The big picture here is we’re looking at trends. This is literally by the hour these numbers are changing. We can see a peak, but what we don’t want to see is an entire elevation of the trend. When we see that we get concerned. Especially—and we need to know also—how many of those are COVID-related. How much is COVID contributing to that occupancy rate. When we watch those two things in concert, we can get a good idea of when we would need to move to the next phase. We have those stages of planning that have been ongoing with respect to opening hospital beds and getting more personnel if needed. Thankfully we have not had to do those things, despite the surge that we saw five weeks ago, the number of cases that we were dealing with. But that’s really what we’re watching here. We look at the number from day to day, and we see that oh, that went up 3 percent, but the next day it goes down. At the end of the day, I would look at this as a trend. The occupancy rate, the idea there is how many beds that we have available that are currently being used. And this is all patients, including patients that are not related to COVID. This gets back to the New York experience of seeing their hospitals overwhelmed—and in northern Italy as well. That was devastating for that community. This is about maintaining occupancy so that we can safely take care of our community.

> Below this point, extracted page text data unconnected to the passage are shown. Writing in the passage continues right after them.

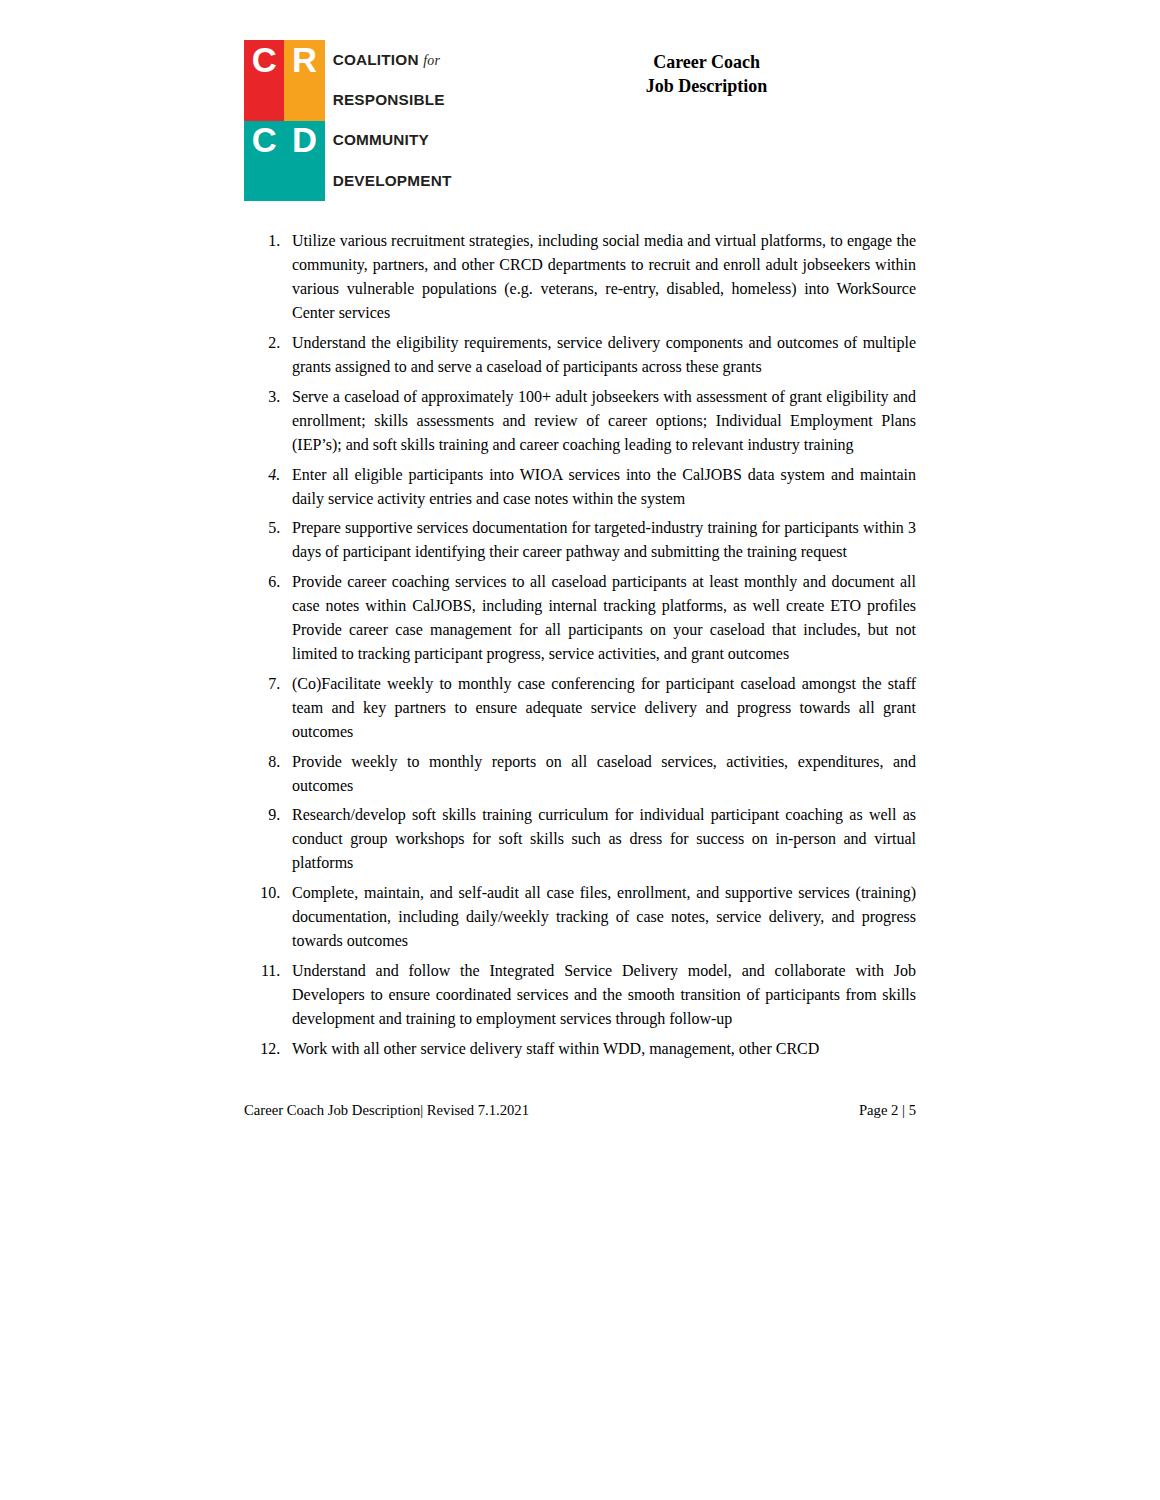| C | R | COALITION for |
| | | RESPONSIBLE |
| C | D | COMMUNITY |
| | | DEVELOPMENT |
Career Coach
Job Description
Utilize various recruitment strategies, including social media and virtual platforms, to engage the community, partners, and other CRCD departments to recruit and enroll adult jobseekers within various vulnerable populations (e.g. veterans, re-entry, disabled, homeless) into WorkSource Center services
Understand the eligibility requirements, service delivery components and outcomes of multiple grants assigned to and serve a caseload of participants across these grants
Serve a caseload of approximately 100+ adult jobseekers with assessment of grant eligibility and enrollment; skills assessments and review of career options; Individual Employment Plans (IEP’s); and soft skills training and career coaching leading to relevant industry training
Enter all eligible participants into WIOA services into the CalJOBS data system and maintain daily service activity entries and case notes within the system
Prepare supportive services documentation for targeted-industry training for participants within 3 days of participant identifying their career pathway and submitting the training request
Provide career coaching services to all caseload participants at least monthly and document all case notes within CalJOBS, including internal tracking platforms, as well create ETO profiles Provide career case management for all participants on your caseload that includes, but not limited to tracking participant progress, service activities, and grant outcomes
(Co)Facilitate weekly to monthly case conferencing for participant caseload amongst the staff team and key partners to ensure adequate service delivery and progress towards all grant outcomes
Provide weekly to monthly reports on all caseload services, activities, expenditures, and outcomes
Research/develop soft skills training curriculum for individual participant coaching as well as conduct group workshops for soft skills such as dress for success on in-person and virtual platforms
Complete, maintain, and self-audit all case files, enrollment, and supportive services (training) documentation, including daily/weekly tracking of case notes, service delivery, and progress towards outcomes
Understand and follow the Integrated Service Delivery model, and collaborate with Job Developers to ensure coordinated services and the smooth transition of participants from skills development and training to employment services through follow-up
Work with all other service delivery staff within WDD, management, other CRCD
Career Coach Job Description| Revised 7.1.2021
Page 2 | 5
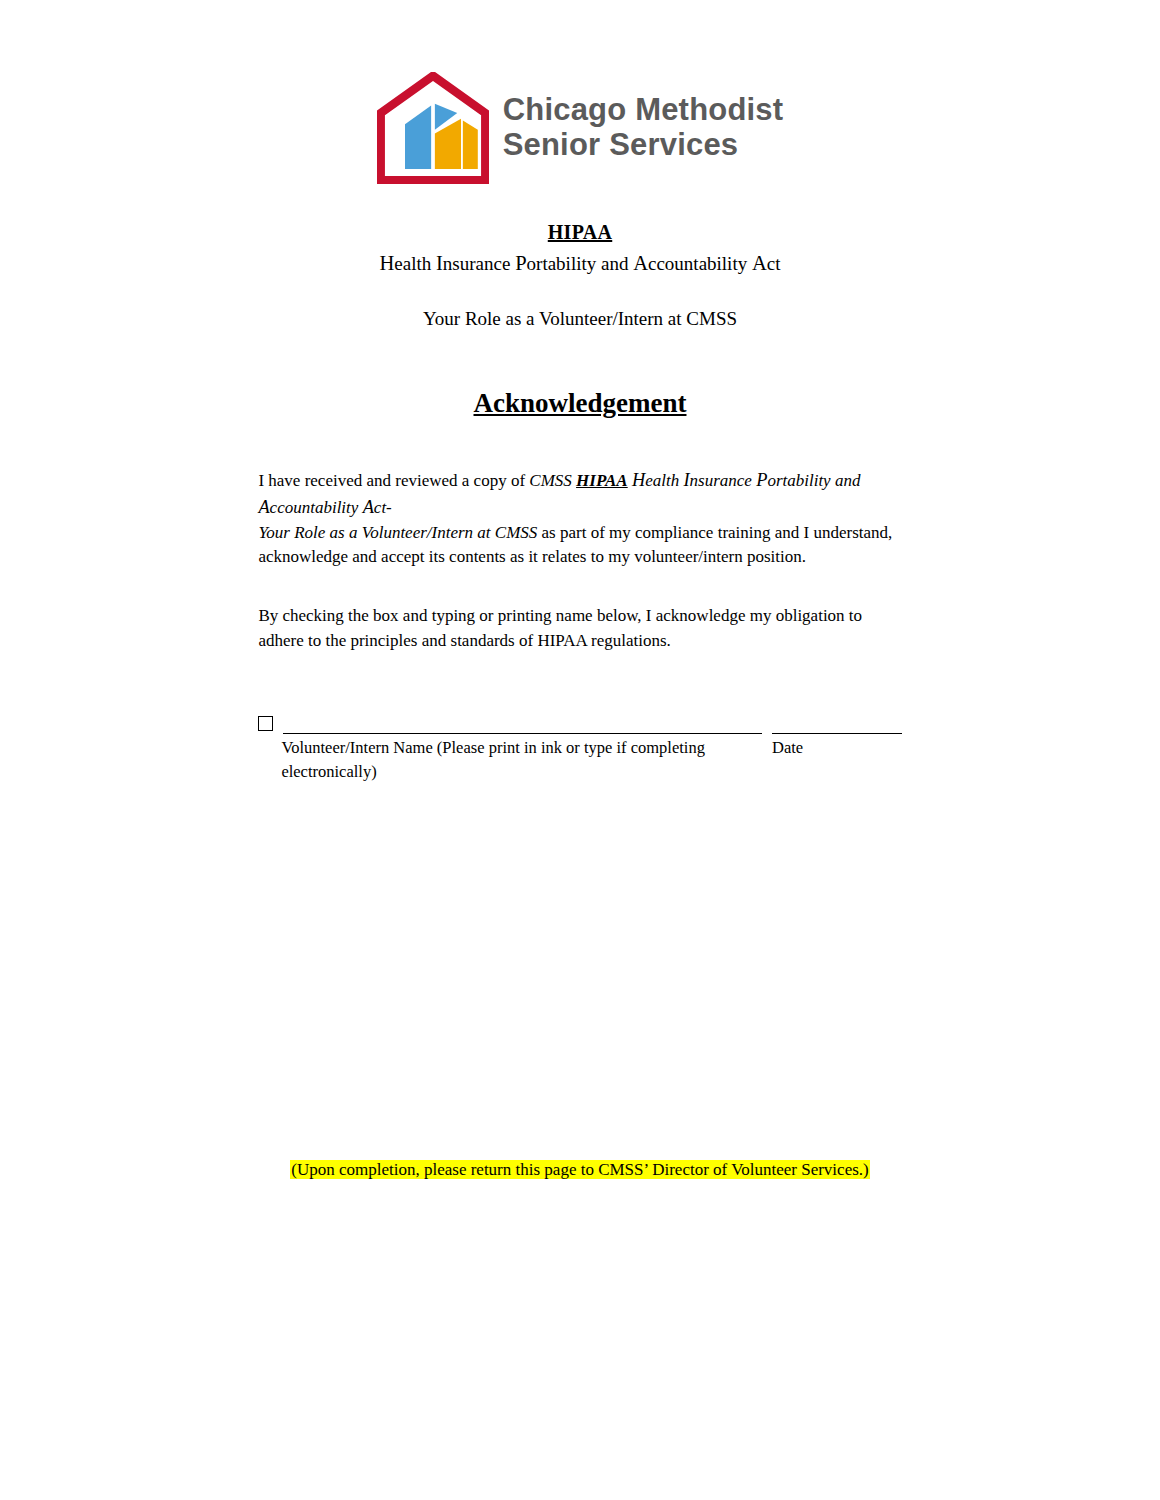Chicago Methodist
Senior Services
HIPAA
Health Insurance Portability and Accountability Act
Your Role as a Volunteer/Intern at CMSS
Acknowledgement
I have received and reviewed a copy of CMSS HIPAA Health Insurance Portability and Accountability Act-
Your Role as a Volunteer/Intern at CMSS as part of my compliance training and I understand, acknowledge and accept its contents as it relates to my volunteer/intern position.
By checking the box and typing or printing name below, I acknowledge my obligation to adhere to the principles and standards of HIPAA regulations.
Volunteer/Intern Name (Please print in ink or type if completing electronically) Date
(Upon completion, please return this page to CMSS’ Director of Volunteer Services.)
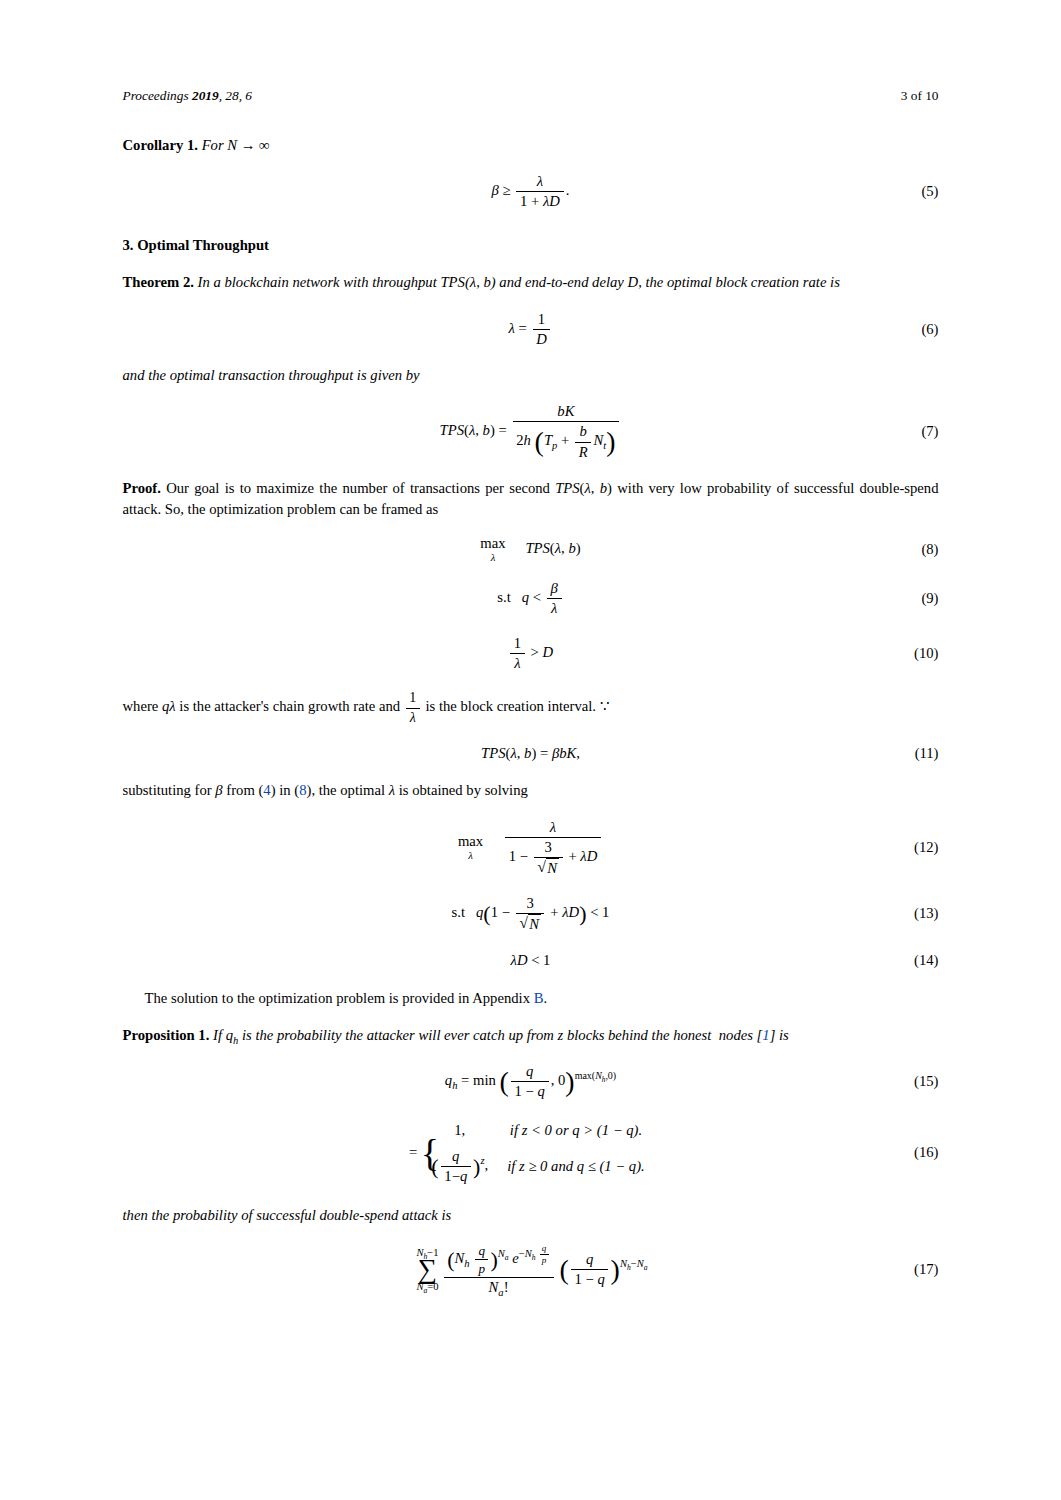Proceedings 2019, 28, 6
3 of 10
Corollary 1. For N → ∞
β ≥ λ 1 + λD.
(5)
3. Optimal Throughput
Theorem 2. In a blockchain network with throughput TPS(λ, b) and end-to-end delay D, the optimal block creation rate is
λ = 1 D
(6)
and the optimal transaction throughput is given by
TPS(λ, b) = bK 2h (Tp + bR Nt)
(7)
Proof. Our goal is to maximize the number of transactions per second TPS(λ, b) with very low probability of successful double-spend attack. So, the optimization problem can be framed as
max λ TPS(λ, b)
(8)
s.t q < βλ
(9)
1 λ > D
(10)
where qλ is the attacker's chain growth rate and 1 λ is the block creation interval. ∵
TPS(λ, b) = βbK,
(11)
substituting for β from (4) in (8), the optimal λ is obtained by solving
max λ λ 1 − 3 N + λD
(12)
s.t q(1 − 3 N + λD) < 1
(13)
λD < 1
(14)
The solution to the optimization problem is provided in Appendix B.
Proposition 1. If qh is the probability the attacker will ever catch up from z blocks behind the honest nodes [1] is
qh = min (q 1 − q, 0)max(Nh,0)
(15)
=
| 1, | if z < 0 or q > (1 − q). |
| ( q 1− q ) z , | if z ≥ 0 and q ≤ (1 − q). |
(16)
then the probability of successful double-spend attack is
Nh−1∑Na=0(Nh qp)Na e−Nh qp Na! (q 1 − q)Nh−Na
(17)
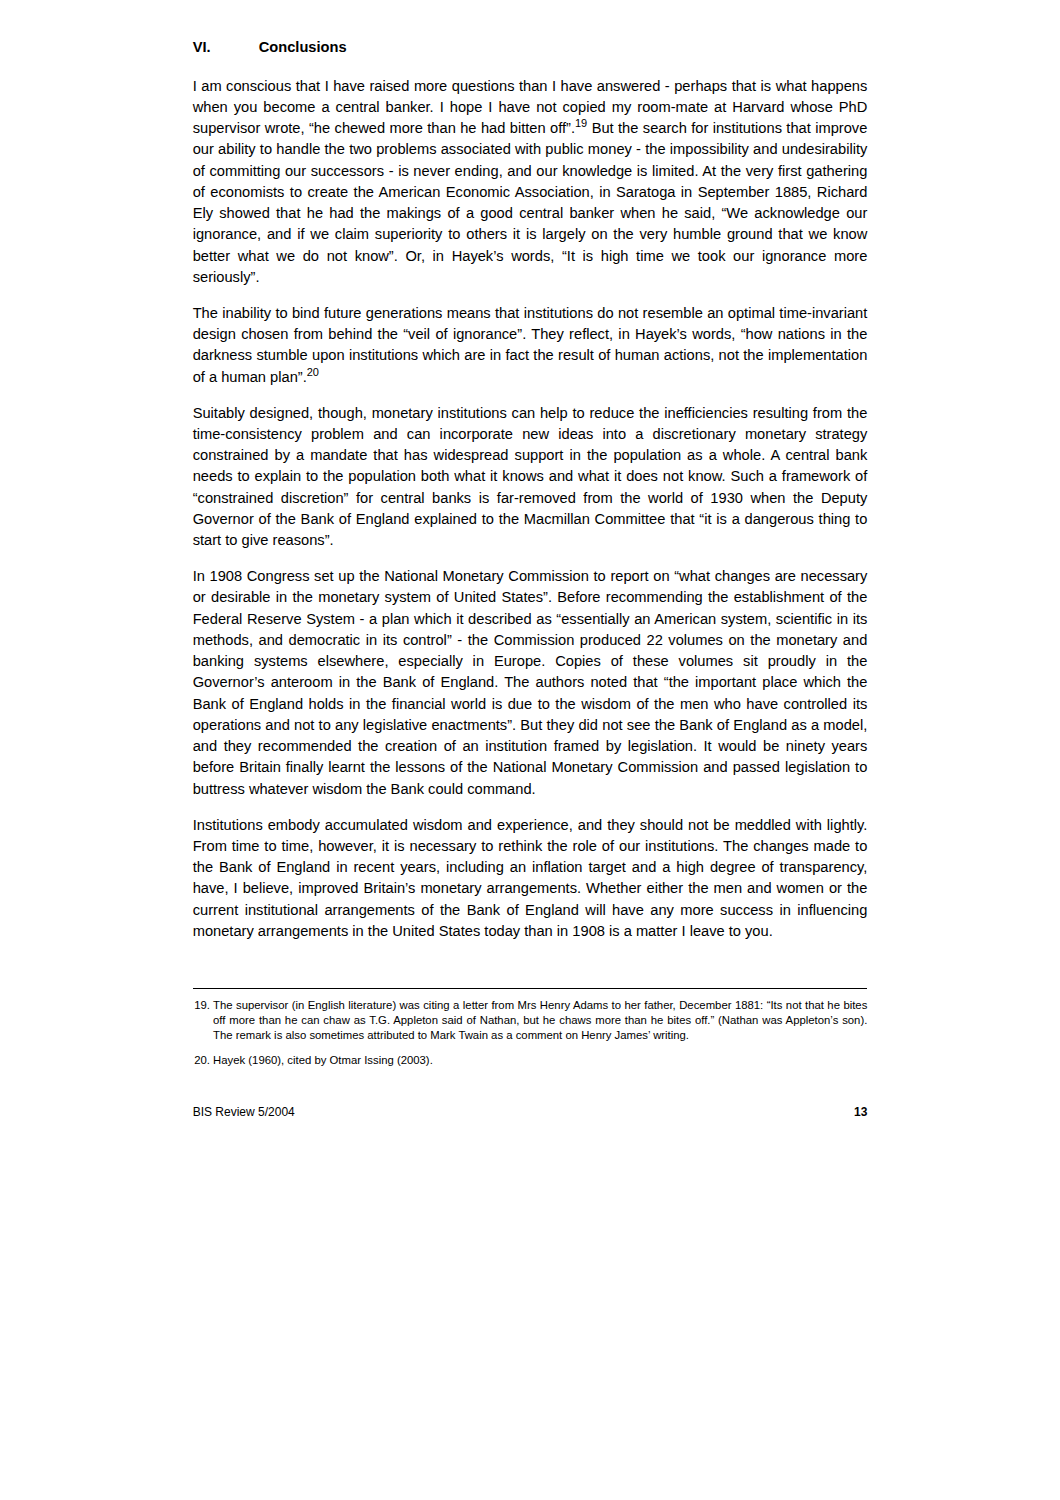VI. Conclusions
I am conscious that I have raised more questions than I have answered - perhaps that is what happens when you become a central banker. I hope I have not copied my room-mate at Harvard whose PhD supervisor wrote, “he chewed more than he had bitten off”.19 But the search for institutions that improve our ability to handle the two problems associated with public money - the impossibility and undesirability of committing our successors - is never ending, and our knowledge is limited. At the very first gathering of economists to create the American Economic Association, in Saratoga in September 1885, Richard Ely showed that he had the makings of a good central banker when he said, “We acknowledge our ignorance, and if we claim superiority to others it is largely on the very humble ground that we know better what we do not know”. Or, in Hayek’s words, “It is high time we took our ignorance more seriously”.
The inability to bind future generations means that institutions do not resemble an optimal time-invariant design chosen from behind the “veil of ignorance”. They reflect, in Hayek’s words, “how nations in the darkness stumble upon institutions which are in fact the result of human actions, not the implementation of a human plan”.20
Suitably designed, though, monetary institutions can help to reduce the inefficiencies resulting from the time-consistency problem and can incorporate new ideas into a discretionary monetary strategy constrained by a mandate that has widespread support in the population as a whole. A central bank needs to explain to the population both what it knows and what it does not know. Such a framework of “constrained discretion” for central banks is far-removed from the world of 1930 when the Deputy Governor of the Bank of England explained to the Macmillan Committee that “it is a dangerous thing to start to give reasons”.
In 1908 Congress set up the National Monetary Commission to report on “what changes are necessary or desirable in the monetary system of United States”. Before recommending the establishment of the Federal Reserve System - a plan which it described as “essentially an American system, scientific in its methods, and democratic in its control” - the Commission produced 22 volumes on the monetary and banking systems elsewhere, especially in Europe. Copies of these volumes sit proudly in the Governor’s anteroom in the Bank of England. The authors noted that “the important place which the Bank of England holds in the financial world is due to the wisdom of the men who have controlled its operations and not to any legislative enactments”. But they did not see the Bank of England as a model, and they recommended the creation of an institution framed by legislation. It would be ninety years before Britain finally learnt the lessons of the National Monetary Commission and passed legislation to buttress whatever wisdom the Bank could command.
Institutions embody accumulated wisdom and experience, and they should not be meddled with lightly. From time to time, however, it is necessary to rethink the role of our institutions. The changes made to the Bank of England in recent years, including an inflation target and a high degree of transparency, have, I believe, improved Britain’s monetary arrangements. Whether either the men and women or the current institutional arrangements of the Bank of England will have any more success in influencing monetary arrangements in the United States today than in 1908 is a matter I leave to you.
The supervisor (in English literature) was citing a letter from Mrs Henry Adams to her father, December 1881: “Its not that he bites off more than he can chaw as T.G. Appleton said of Nathan, but he chaws more than he bites off.” (Nathan was Appleton’s son). The remark is also sometimes attributed to Mark Twain as a comment on Henry James’ writing.
Hayek (1960), cited by Otmar Issing (2003).
BIS Review 5/2004 13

Flu season is upcoming. What are your thoughts on the intersection of flu season and the ongoing COVID-19 pandemic?
This is a great year to get your flu shot. If you’re not used to getting a flu shot, this is your year. This is the year to step up. Wearing masks as a community is a civic duty, as is getting your flu shot. We do have a vaccine for influenza, a widely used vaccine, demonstrated over and over to be safe. This is something that I would recommend first and foremost. The other thing that’s interesting here is that flu is transmitted very similarly to the way the SARS-CoV-2 virus is transmitted. We can socially distance, and we can wear a mask. There are some who wonder if our flu rates might be better this year. I don’t know. No one knows. It’s going to be interesting to see. But certainly, we know that there are things that work. We know that influenza vaccinations work. We know that social distancing works. We know that masks work. These are three things that we need to be doing anyway. So when we do those things. We watch flu rates, and we will continue to watch what our influenza rates are. So those are the principles I would hit home here: maintain what we’re doing with COVID-19, and add that influenza vaccine, that flu shot, this year.